Hi, I'm one of the httpd devs but I thought I'd throw in this patch for Solr 1.3 (I'll try to make one for trunk later) which handles a number of the issues raised in this report for us.
First, & and | are escaped, and the dismax logic is changed a little so that if the various query-munging methods return a blank string, we fall back to using the configured default query.
Next, consecutive + or - chars are flattened to a single char; this handles cases where a user might accidentally type --foo when they just mean -foo.
Strings of mixed + and - chars are removed, since we have no way of knowing the user's intent without something like +-foo or similar.
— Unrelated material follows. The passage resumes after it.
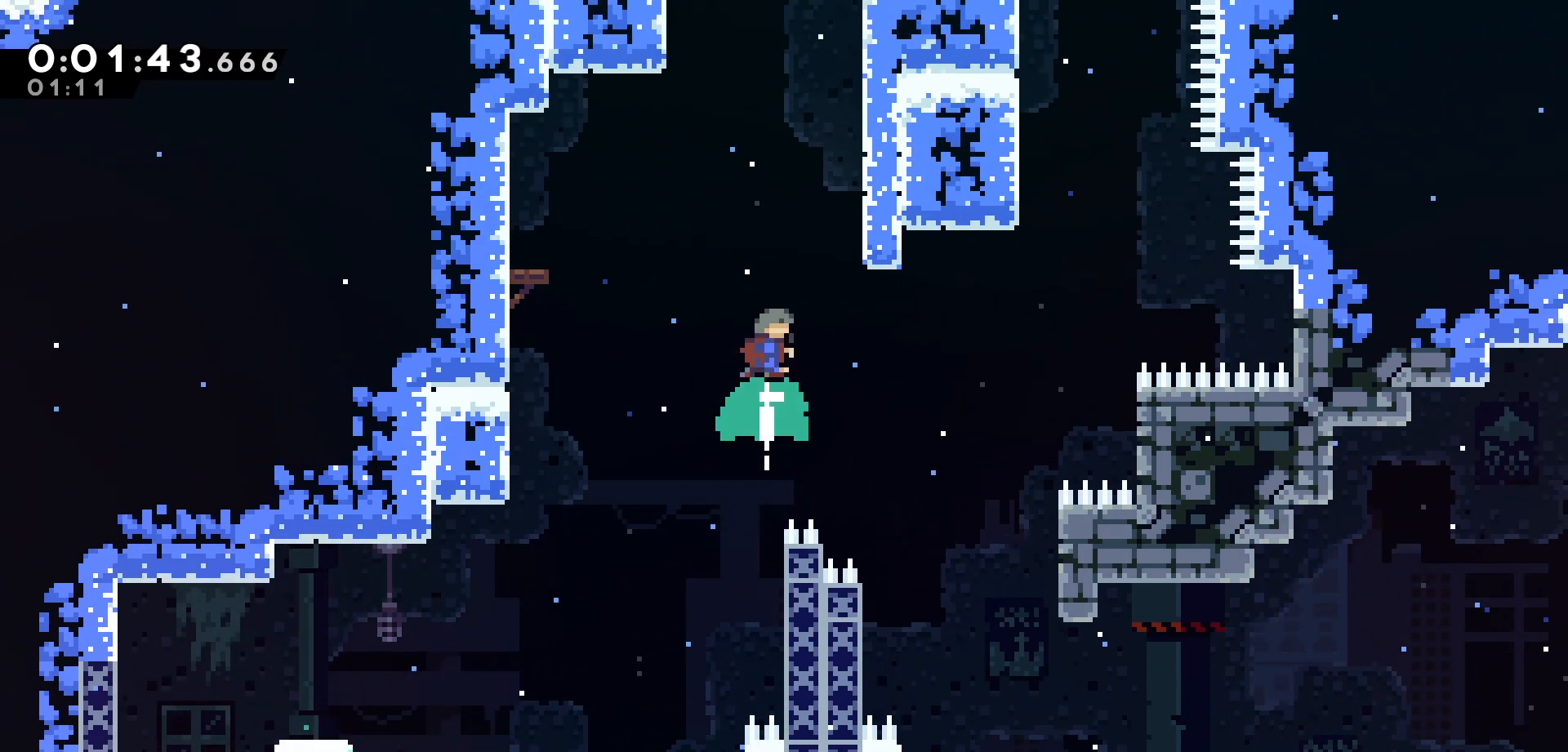
Gameplay with keyboard; each line is a JSON object with the keys held at the frame after it. "events" lists presses ("down") and releases ("up") of "dash", "demo", "down", "grab", "jump", "jump2", "left", "pause", "right", "talk" and "up" between this image and that frame as [ms after this image, input, new state], when the widget could be followed in between. No other keys are recorded. Mouse input is not recorded. Key names are as the overlay labels them; some are game actions (e.g. jump) rather than physical keys.
{"keys": ["grab", "jump", "up"], "events": [[67, "grab", "down"], [100, "dash", "up"], [100, "right", "down"], [333, "jump", "down"], [483, "right", "up"]]}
Together these two steps handle one of the reported cases where the query starts with multiple + or - operators.
Any remaining + or - chars which trail the last term, or which have whitespace on their right side, are removed. Our users found it puzzling in the extreme that a search on "questions 1 - 10" explicitly excluded results with "10" in them, because "- 10" is treated as -10. So we just remove any + or - operators which aren't right up against the following term.
Finally, we escape AND, OR, and NOT when they appear outside of quotes, and remove any trailing unmatched quote. This changes the previous behaviour which removes all quotes if they aren't perfectly balanced; we felt this was more in line with what users expect if they mistype and enter an extra quote char.
So far I haven't been able to generate any Lucene query parser exceptions with this code, but it doesn't mean it's perfect, obviously – there may still be some way to slip an invalid Lucene query past it. But I'm cautiously optimistic that it covers all or most of the issues raised so far in the thread.